** EXERCISE **
Emit a verbatim copy of the lines below from the line with "left_click_drag(567, 241, 524, 217)" through the line with "left_click_drag(519, 183, 483, 171)", excluding pictures and everything outside that range.
AVAILABLE RECORDS section start
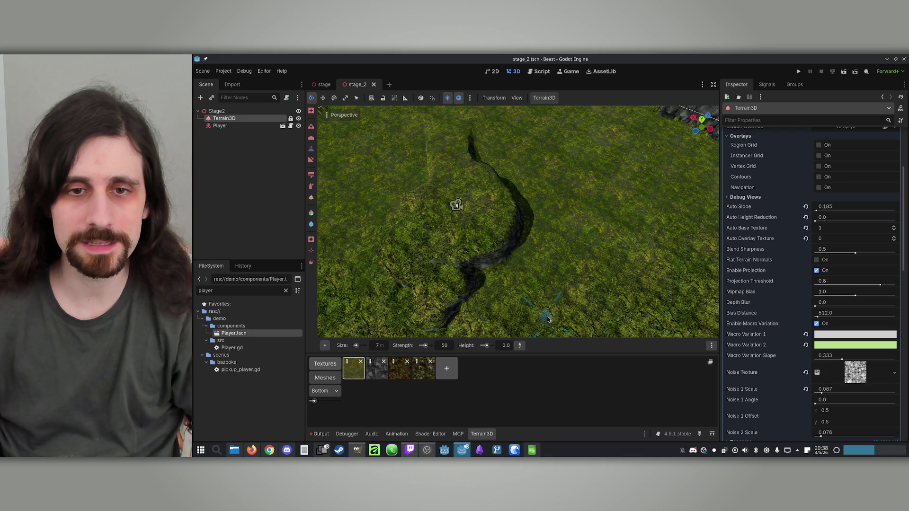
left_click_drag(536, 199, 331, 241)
AVAILABLE RECORDS section end
AVAILABLE RECORDS section start
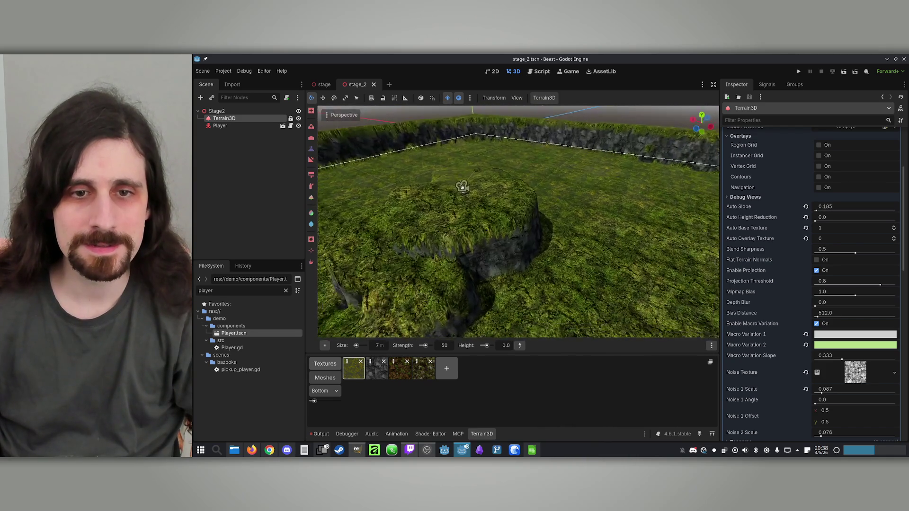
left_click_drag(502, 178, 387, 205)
AVAILABLE RECORDS section end
AVAILABLE RECORDS section start
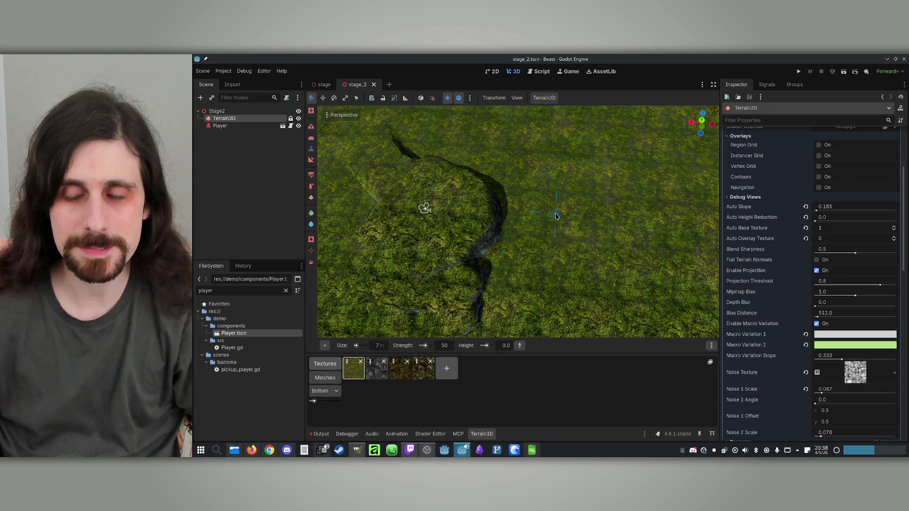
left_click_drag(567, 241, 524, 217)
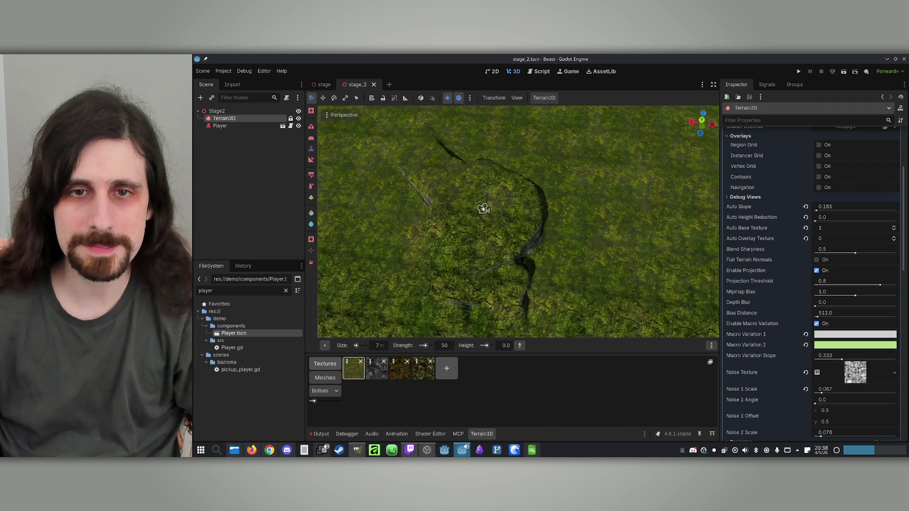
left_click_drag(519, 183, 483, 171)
AVAILABLE RECORDS section end
** SOLUTION FOR THIS PROBLEM **
left_click_drag(567, 241, 524, 217)
left_click_drag(519, 183, 483, 171)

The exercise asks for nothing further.